Top of Extracted records

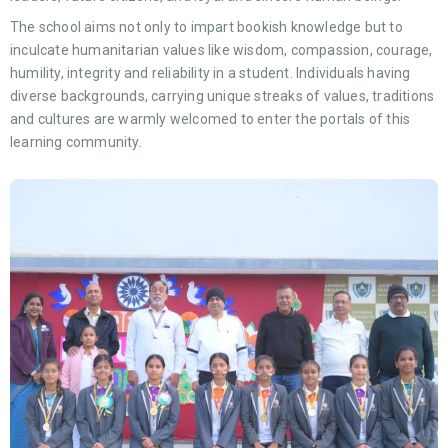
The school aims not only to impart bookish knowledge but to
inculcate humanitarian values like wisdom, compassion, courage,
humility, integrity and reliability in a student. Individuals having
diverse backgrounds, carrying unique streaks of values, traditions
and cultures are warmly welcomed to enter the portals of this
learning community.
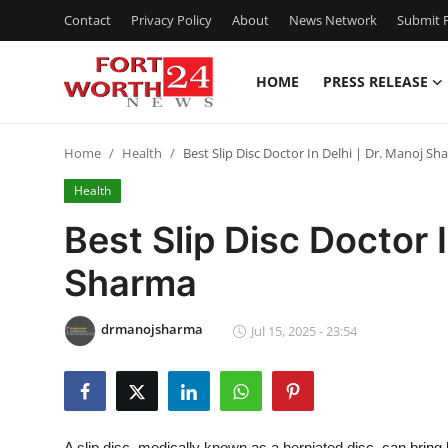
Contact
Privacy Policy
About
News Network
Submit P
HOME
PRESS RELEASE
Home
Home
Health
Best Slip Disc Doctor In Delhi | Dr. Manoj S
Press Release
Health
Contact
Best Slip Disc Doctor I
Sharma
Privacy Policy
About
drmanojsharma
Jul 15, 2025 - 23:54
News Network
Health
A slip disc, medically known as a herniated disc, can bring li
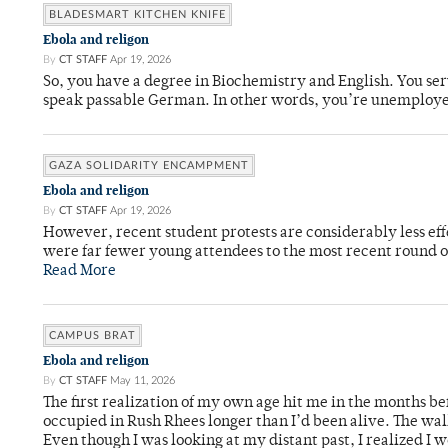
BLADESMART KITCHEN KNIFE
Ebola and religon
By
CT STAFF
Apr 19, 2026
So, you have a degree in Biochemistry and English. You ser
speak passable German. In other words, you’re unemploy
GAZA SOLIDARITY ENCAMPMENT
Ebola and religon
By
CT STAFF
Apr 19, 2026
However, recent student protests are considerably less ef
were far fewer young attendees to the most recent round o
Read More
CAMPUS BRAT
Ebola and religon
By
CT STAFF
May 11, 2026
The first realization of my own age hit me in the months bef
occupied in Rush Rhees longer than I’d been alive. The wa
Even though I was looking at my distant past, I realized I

Bottom of Extracted records

## About this exercise
Extract every line of text read from the entries above and copy each one unchanged, in its original order. Leave the pictures out of your answer.

## Response to the exercise
The school aims not only to impart bookish knowledge but to
inculcate humanitarian values like wisdom, compassion, courage,
humility, integrity and reliability in a student. Individuals having
diverse backgrounds, carrying unique streaks of values, traditions
and cultures are warmly welcomed to enter the portals of this
learning community.
Contact
Privacy Policy
About
News Network
Submit P
HOME
PRESS RELEASE
Home
Home
Health
Best Slip Disc Doctor In Delhi | Dr. Manoj S
Press Release
Health
Contact
Best Slip Disc Doctor I
Sharma
Privacy Policy
About
drmanojsharma
Jul 15, 2025 - 23:54
News Network
Health
A slip disc, medically known as a herniated disc, can bring li
BLADESMART KITCHEN KNIFE
Ebola and religon
By
CT STAFF
Apr 19, 2026
So, you have a degree in Biochemistry and English. You ser
speak passable German. In other words, you’re unemploy
GAZA SOLIDARITY ENCAMPMENT
Ebola and religon
By
CT STAFF
Apr 19, 2026
However, recent student protests are considerably less ef
were far fewer young attendees to the most recent round o
Read More
CAMPUS BRAT
Ebola and religon
By
CT STAFF
May 11, 2026
The first realization of my own age hit me in the months bef
occupied in Rush Rhees longer than I’d been alive. The wa
Even though I was looking at my distant past, I realized I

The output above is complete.